Each record should reappear exactly in your answer, minus any picture.
━━━
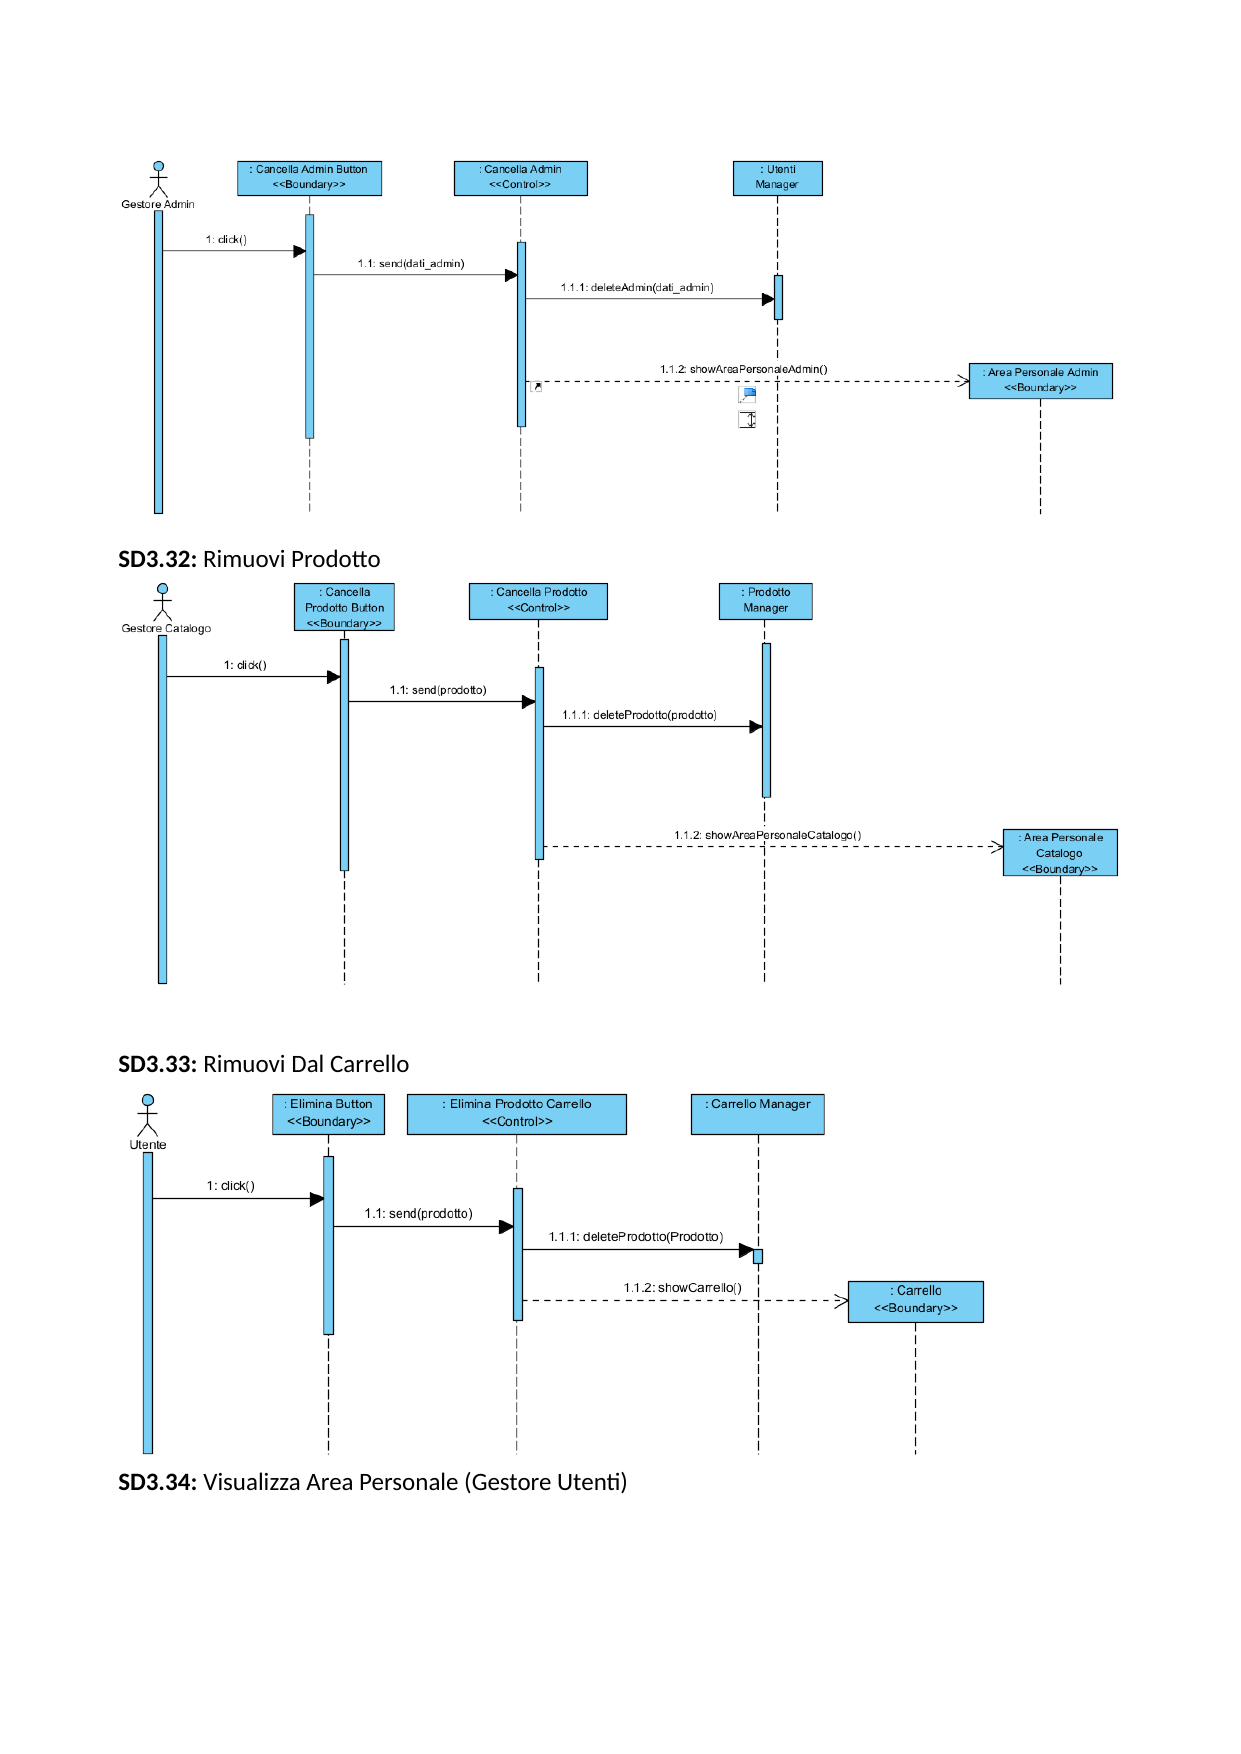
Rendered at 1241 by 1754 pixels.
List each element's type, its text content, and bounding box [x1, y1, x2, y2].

text SD3.33: Rimuovi Dal Carrello [118, 1048, 1122, 1078]
picture [118, 147, 1123, 543]
picture [118, 573, 1123, 992]
picture [118, 1078, 992, 1466]
text SD3.34: Visualizza Area Personale (Gestore Utenti) [118, 1466, 1122, 1496]
text SD3.32: Rimuovi Prodotto [118, 543, 1122, 573]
━━━
| THE ANSWER |
Rendered at 1241 by 1754 pixels.
List each element's type, its text content, and bounding box [x1, y1, x2, y2].

text SD3.33: Rimuovi Dal Carrello [118, 1048, 1122, 1078]
picture [118, 147, 1123, 543]
picture [118, 573, 1123, 992]
picture [118, 1078, 992, 1466]
text SD3.34: Visualizza Area Personale (Gestore Utenti) [118, 1466, 1122, 1496]
text SD3.32: Rimuovi Prodotto [118, 543, 1122, 573]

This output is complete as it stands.